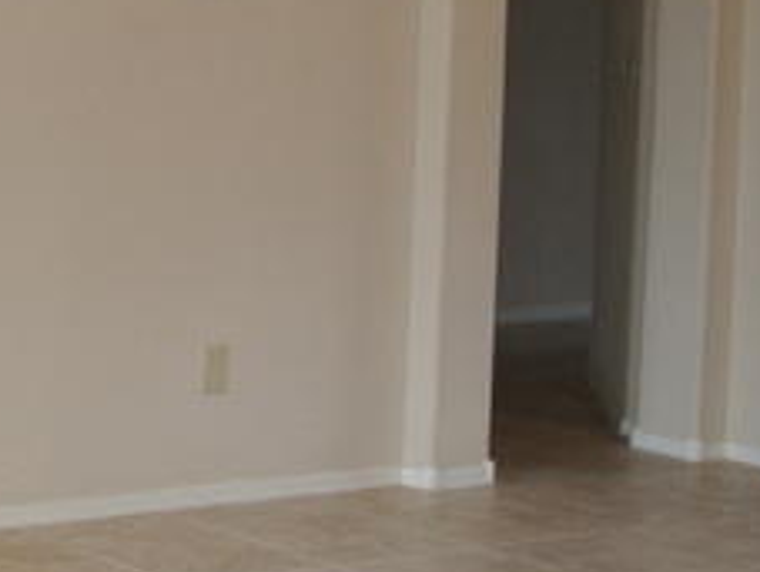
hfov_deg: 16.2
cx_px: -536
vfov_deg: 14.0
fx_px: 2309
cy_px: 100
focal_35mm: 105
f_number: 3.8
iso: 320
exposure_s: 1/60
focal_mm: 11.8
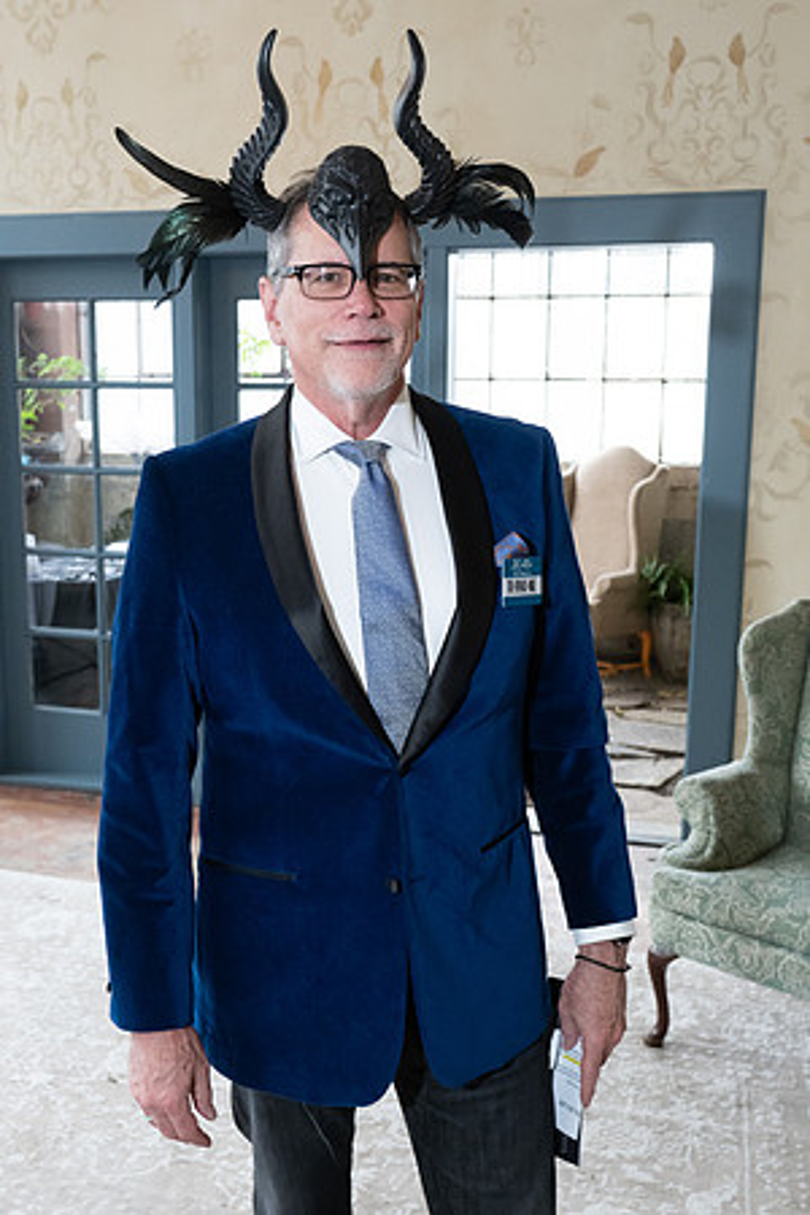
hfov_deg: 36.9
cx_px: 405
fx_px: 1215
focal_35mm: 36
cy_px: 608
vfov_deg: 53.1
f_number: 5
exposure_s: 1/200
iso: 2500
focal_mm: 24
----------
** TASK GOAL **
Where the line containing "fx_px: 1215" appears, start copying, and go on exactly through the last line of the data.

** RESPONSE **
fx_px: 1215
focal_35mm: 36
cy_px: 608
vfov_deg: 53.1
f_number: 5
exposure_s: 1/200
iso: 2500
focal_mm: 24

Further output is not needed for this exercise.